**EXERCICE:** Traduisez en anglais cette phrase du texte sur la non-scolarisation : « L’appui extérieur, qui a dans le passé aidé de nombreux pays à retrouver une trajectoire adéquate, s’est amenuisé au cours des dernières années, ce qui a provoqué une stagnation. »

**TEXTE FOURNI:**
----------------------------------------

Écart entre la proportion de filles et de garçons non scolarisés, par tranche d’âge et par région, 2021

Écart entre la proportion de filles et de garçons non scolarisés, par tranche d’âge et par région, 2021

Il faudra du temps avant de pouvoir évaluer les répercussions de la COVID-19 sur l’accès à l’école

Cette nouvelle analyse confirme qu’aucun progrès n’a été accompli durant les années 2010, ne serait-ce qu’en direction du modeste objectif consistant à assurer l’éducation primaire universelle, qui devait être atteint en 2015.

Selon toute vraisemblance, les pays dont les progrès avaient été entravés dans les années 1980 et 1990 ont pris, dans les années 2000, toutes les mesures nécessaires pour pouvoir rattraper le temps perdu, mais l’élan imprimé s’est, depuis lors, essoufflé.

Il est plus difficile d’atteindre les populations bien plus défavorisées pour assurer un accès universel, et la réalisation de cet objectif exige de nouvelles stratégies, une volonté politique et, surtout, des ressources.

L’appui extérieur, qui a dans le passé aidé de nombreux pays à retrouver une trajectoire adéquate, s’est amenuisé au cours des dernières années, ce qui a provoqué une stagnation.

La nouvelle analyse met en relief certaines nuances qui permettent d’orienter tous nos travaux.

  • Premièrement, selon les estimations, le nombre total d’effectifs non scolarisés est de 13 millions, soit un chiffre inférieur de 5 % à celui préalablement estimé uniquement sur la base de données administratives.
  • Deuxièmement, le taux de non-scolarisation dans le primaire a diminué plus rapidement qu’on ne le pensait antérieurement, même si cette évolution à la baisse se ralentit.
  • Troisièmement, les nouvelles informations rendent plus exactement compte de la contribution au chiffre total des effectifs non scolarisés dans le monde de certains pays, comme le Nigéria et l’Éthiopie (mentionnés précédemment), dont les données administratives sont, au mieux, incomplètes.

Toutefois, si le modèle nous permet de mieux comprendre la situation passée, il ne prend pas pleinement en compte les répercussions récentes de la pandémie de COVID-19, qui a non seulement perturbé la fréquentation scolaire, mais aussi les systèmes d’information pour la gestion de l’éducation dans le monde entier.

Le modèle intègre les données administratives relatives à l’année scolaire 2021, ce qui ne suffit pas pour déterminer si la pandémie de COVID-19 a modifié durablement les tendances. Selon les premières indications, il est possible que la pandémie n’ait pas eu de répercussions sur les inscriptions dans le primaire et dans le premier cycle du secondaire, mais elle pourrait avoir eu des effets sur les inscriptions dans le deuxième cycle du secondaire.

Les données de l’Institut de statistique de l’UNESCO qui seront publiées le 13 septembre fourniront de nouvelles indications sur l’évolution d’une année sur l’autre des taux d’inscription par pays et par niveau d’éducation.

Sans pour autant nier les limitations des méthodes statistiques en cas d’événement source d’incertitude considérable, comme la récente pandémie, il est important de reconnaître la contribution notable de cette nouvelle approche.

Cette approche est conforme à celle qui est déjà employée pour calculer les taux d’achèvement des études, qui figurent également sur le site VIEW. Les principaux indicateurs de santé sont estimés depuis plus de 15 ans par des méthodes analogues, qui font aussi appel à des données administratives et d’enquête.

L’établissement d’autres indicateurs, par exemple pour les équipements scolaires ou la formation des enseignants, bénéficierait également de l’application d’une méthodologie robuste, comme celle-ci, qui permettrait d’utiliser des données provenant de sources administratives ainsi que d’enquêtes auprès des ménages ou des établissements scolaires.

Le recours à de multiples sources de données peut accroître la fiabilité des tendances établies à l’échelle régionale et mondiale et, ainsi, permettre de mieux suivre les avancées réalisées en direction de l’ODD 4.

----------------------------------------

**DONNÉES FOURNIES:**
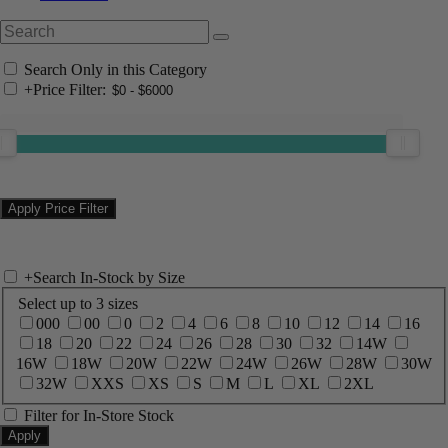
Search Only in this Category
+
Price Filter:
+
Search In-Stock by Size
Select up to 3 sizes
000
00
0
2
4
6
8
10
12
14
16
18
20
22
24
26
28
30
32
14W
16W
18W
20W
22W
24W
26W
28W
30W
32W
XXS
XS
S
M
L
XL
2XL
Filter for In-Store Stock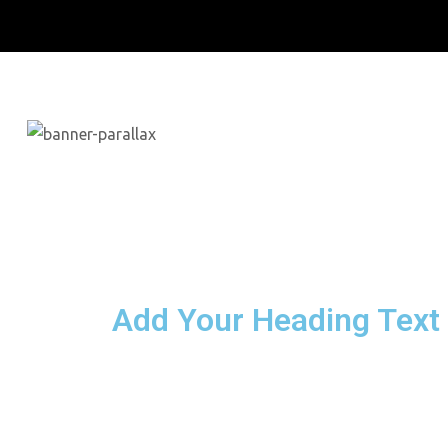
Add Your Heading Text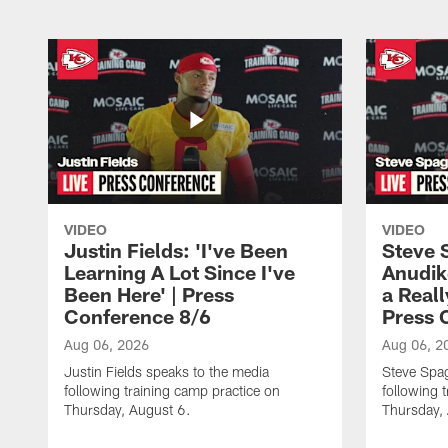
VIDEO
VIDEO
Justin Fields: 'I've Been
Steve 
Learning A Lot Since I've
Anudik
Been Here' | Press
a Real
Conference 8/6
Press 
Aug 06, 2026
Aug 06, 2
Justin Fields speaks to the media
Steve Spa
following training camp practice on
following 
Thursday, August 6.
Thursday,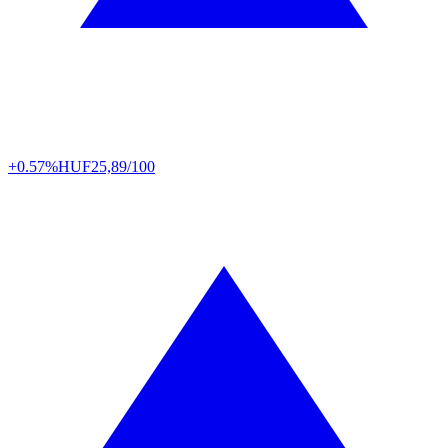
+0.57%
HUF
25,89/100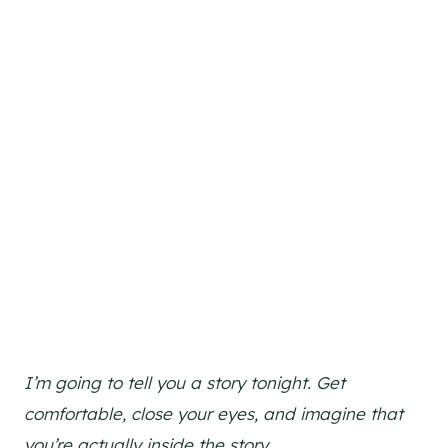
I’m going to tell you a story tonight. Get
comfortable, close your eyes, and imagine that
you’re actually inside the story.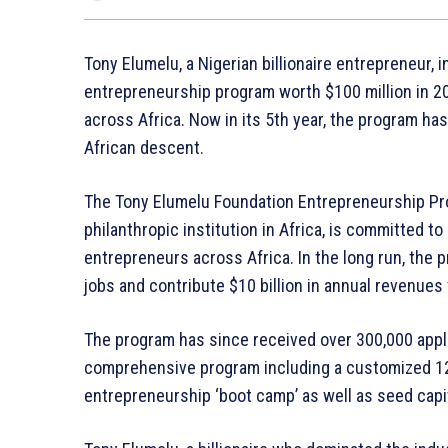
Tony Elumelu, a Nigerian billionaire entrepreneur, 
entrepreneurship program worth $100 million in 2
across Africa. Now in its 5th year, the program h
African descent.
The Tony Elumelu Foundation Entrepreneurship Prog
philanthropic institution in Africa, is committed t
entrepreneurs across Africa. In the long run, the 
jobs and contribute $10 billion in annual revenues
The program has since received over 300,000 appli
comprehensive program including a customized 12-
entrepreneurship ‘boot camp’ as well as seed capit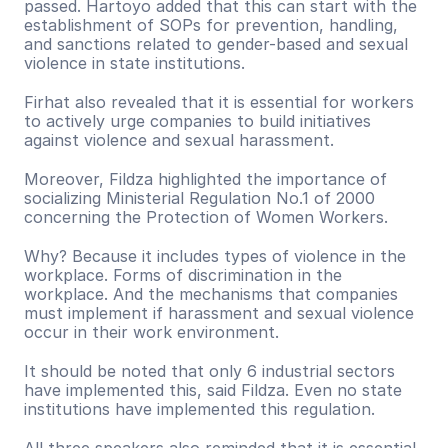
passed. Hartoyo added that this can start with the 
establishment of SOPs for prevention, handling, 
and sanctions related to gender-based and sexual 
violence in state institutions.
Firhat also revealed that it is essential for workers 
to actively urge companies to build initiatives 
against violence and sexual harassment.
Moreover, Fildza highlighted the importance of 
socializing Ministerial Regulation No.1 of 2000 
concerning the Protection of Women Workers.
Why? Because it includes types of violence in the 
workplace. Forms of discrimination in the 
workplace. And the mechanisms that companies 
must implement if harassment and sexual violence 
occur in their work environment.
It should be noted that only 6 industrial sectors 
have implemented this, said Fildza. Even no state 
institutions have implemented this regulation.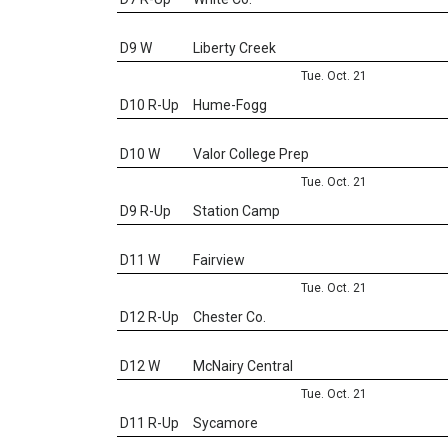
D9 W
Liberty Creek
Tue. Oct. 21
D10 R-Up
Hume-Fogg
D10 W
Valor College Prep
Tue. Oct. 21
D9 R-Up
Station Camp
D11 W
Fairview
Tue. Oct. 21
D12 R-Up
Chester Co.
D12 W
McNairy Central
Tue. Oct. 21
D11 R-Up
Sycamore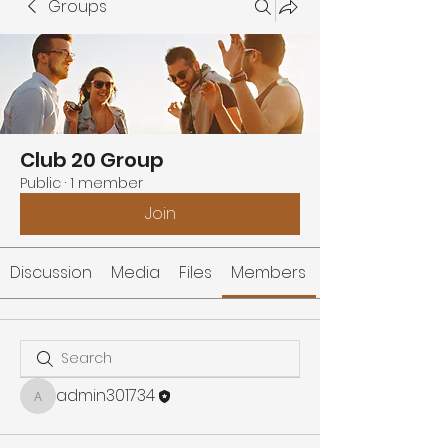
Groups
Club 20 Group
Public
·
1 member
Join
Discussion
Media
Files
Members
admin301734
admin301734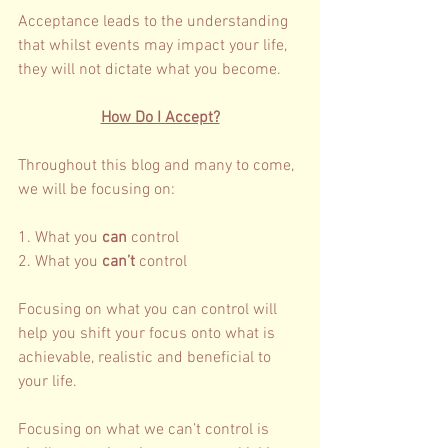
Acceptance leads to the understanding 
that whilst events may impact your life, 
they will not dictate what you become. 
How Do I Accept?
Throughout this blog and many to come, 
we will be focusing on: 
1. What you 
can 
control 
2. What you 
can’t 
control 
Focusing on what you can control will 
help you shift your focus onto what is 
achievable, realistic and beneficial to 
your life. 
Focusing on what we can’t control is 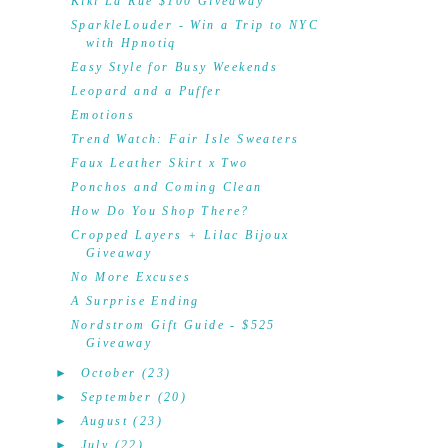
Kiki La'Rue $100 Giveaway
SparkleLouder - Win a Trip to NYC
with Hpnotiq
Easy Style for Busy Weekends
Leopard and a Puffer
Emotions
Trend Watch: Fair Isle Sweaters
Faux Leather Skirt x Two
Ponchos and Coming Clean
How Do You Shop There?
Cropped Layers + Lilac Bijoux
Giveaway
No More Excuses
A Surprise Ending
Nordstrom Gift Guide - $525
Giveaway
►
October
(23)
►
September
(20)
►
August
(23)
►
July
(22)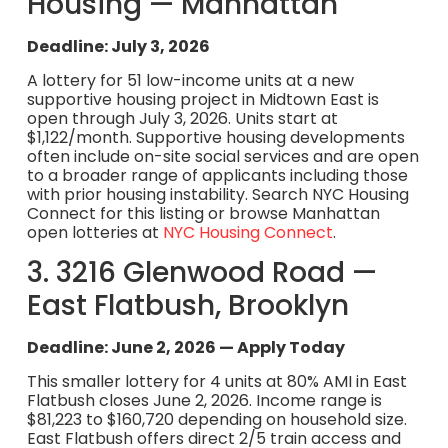
Housing — Manhattan
Deadline: July 3, 2026
A lottery for 51 low-income units at a new
supportive housing project in Midtown East is
open through July 3, 2026. Units start at
$1,122/month. Supportive housing developments
often include on-site social services and are open
to a broader range of applicants including those
with prior housing instability. Search NYC Housing
Connect for this listing or browse Manhattan
open lotteries at
NYC Housing Connect
.
3. 3216 Glenwood Road —
East Flatbush, Brooklyn
Deadline: June 2, 2026 — Apply Today
This smaller lottery for 4 units at 80% AMI in East
Flatbush closes June 2, 2026. Income range is
$81,223 to $160,720 depending on household size.
East Flatbush offers direct 2/5 train access and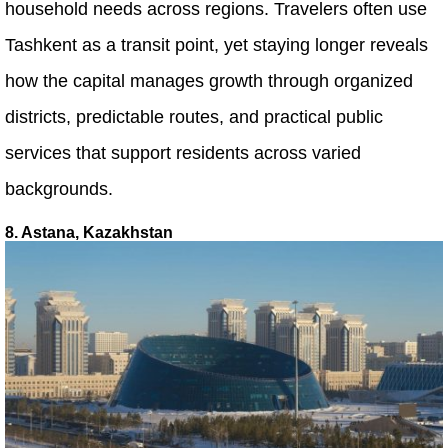
household needs across regions. Travelers often use
Tashkent as a transit point, yet staying longer reveals
how the capital manages growth through organized
districts, predictable routes, and practical public
services that support residents across varied
backgrounds.
8. Astana, Kazakhstan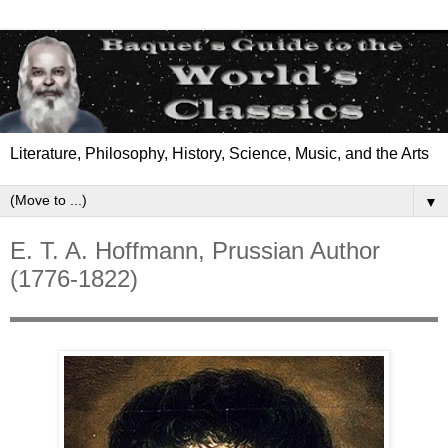
Literature, Philosophy, History, Science, Music, and the Arts
▼
E. T. A. Hoffmann, Prussian Author
(1776-1822)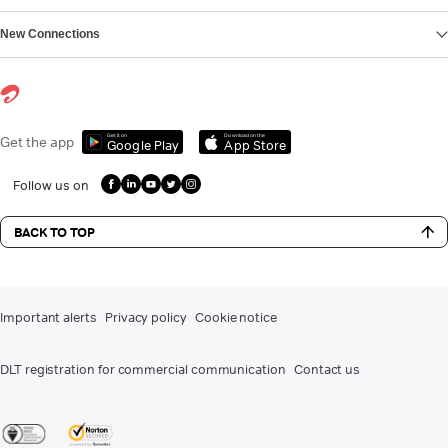
New Connections
Get it on
Download on the
Get the app
Google Play
App Store
Follow us on
BACK TO TOP
Important alerts
Privacy policy
Cookie notice
DLT registration for commercial communication
Contact us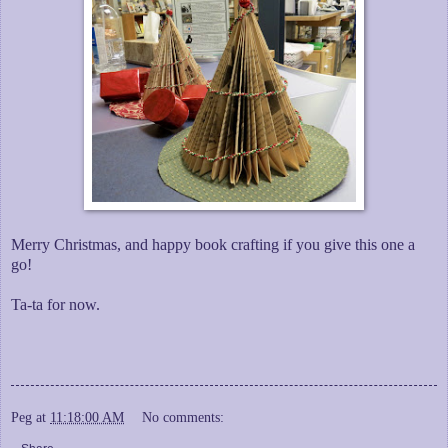
Merry Christmas, and happy book crafting if you give this one a
go!
Ta-ta for now.
Peg
at
11:18:00 AM
No comments: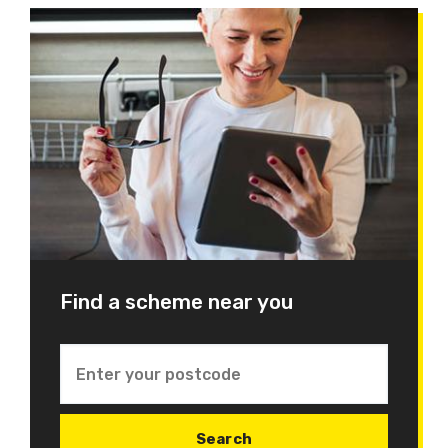
Find a scheme near you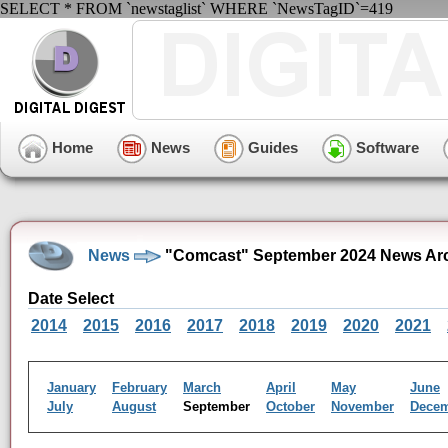
SELECT * FROM `newstaglist` WHERE `NewsTagID`=419
Home
News
Guides
Software
News
"Comcast" September 2024 News Ar
Date Select
2014
2015
2016
2017
2018
2019
2020
2021
January
February
March
April
May
June
July
August
September
October
November
Dece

----------------------------------------

**CORRIGÉ:** External support, which in the past helped many countries get back on an appropriate track, has dwindled in recent years, which has led to stagnation.